Stored dataset items:

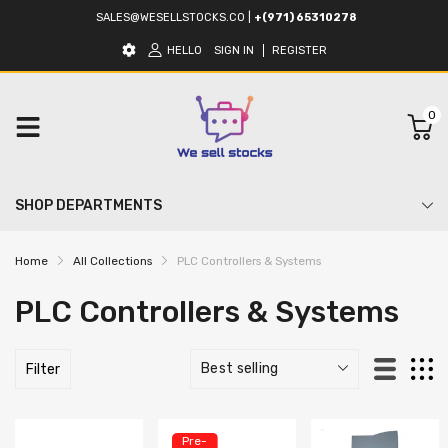
SALES@WESELLSTOCKS.CO
|
+(971) 65310278
HELLO
SIGN IN
REGISTER
0
SHOP DEPARTMENTS
Home
All Collections
PLC Controllers & Systems
PLC Controllers & Systems
Filter
Pre-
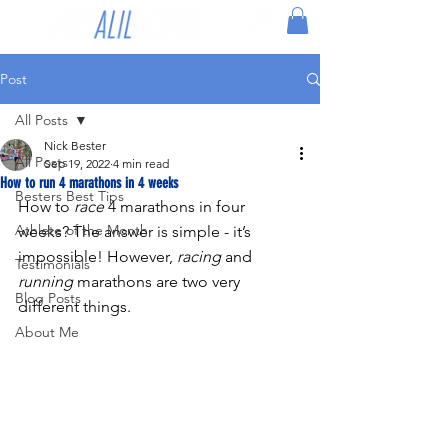
Post
All Posts
Nick Bester
All Posts
Sep 19, 2022
4 min read
How to run 4 marathons in 4 weeks
Besters Best Tips
How to 
race
 4 marathons in four 
Athlete of the Month
weeks? The answer is simple - it’s 
impossible! However, 
racing
 and 
Testimonials
running
 marathons are two very 
Blog Posts
different things.
About Me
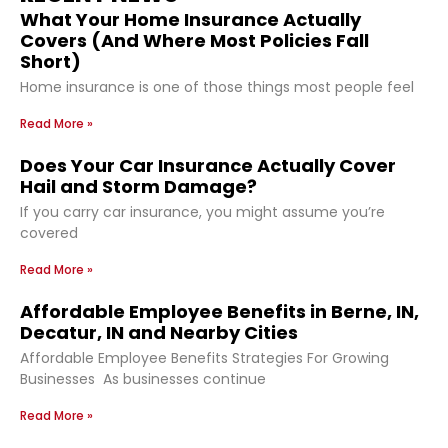
What Your Home Insurance Actually
Covers (And Where Most Policies Fall
Short)
Home insurance is one of those things most people feel
Read More »
Does Your Car Insurance Actually Cover
Hail and Storm Damage?
If you carry car insurance, you might assume you’re
covered
Read More »
Affordable Employee Benefits in Berne, IN,
Decatur, IN and Nearby Cities
Affordable Employee Benefits Strategies For Growing
Businesses As businesses continue
Read More »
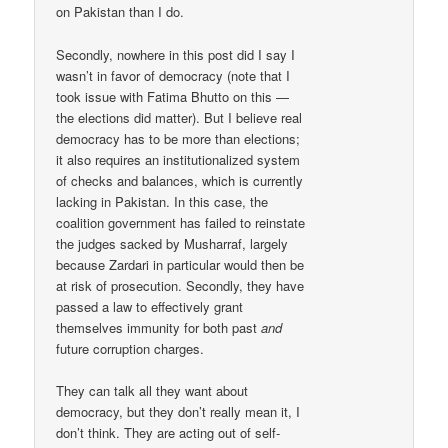
on Pakistan than I do.
Secondly, nowhere in this post did I say I
wasn’t in favor of democracy (note that I
took issue with Fatima Bhutto on this —
the elections did matter). But I believe real
democracy has to be more than elections;
it also requires an institutionalized system
of checks and balances, which is currently
lacking in Pakistan. In this case, the
coalition government has failed to reinstate
the judges sacked by Musharraf, largely
because Zardari in particular would then be
at risk of prosecution. Secondly, they have
passed a law to effectively grant
themselves immunity for both past
and
future corruption charges.
They can talk all they want about
democracy, but they don’t really mean it, I
don’t think. They are acting out of self-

• [JOB] Output the lines from the one with "at risk of prosecution. Secondly, they have" to the final line of the entries above, exactly as they stand, please, and nothing else.

• [SOLUTION TO THE EXERCISE]
at risk of prosecution. Secondly, they have
passed a law to effectively grant
themselves immunity for both past
and
future corruption charges.
They can talk all they want about
democracy, but they don’t really mean it, I
don’t think. They are acting out of self-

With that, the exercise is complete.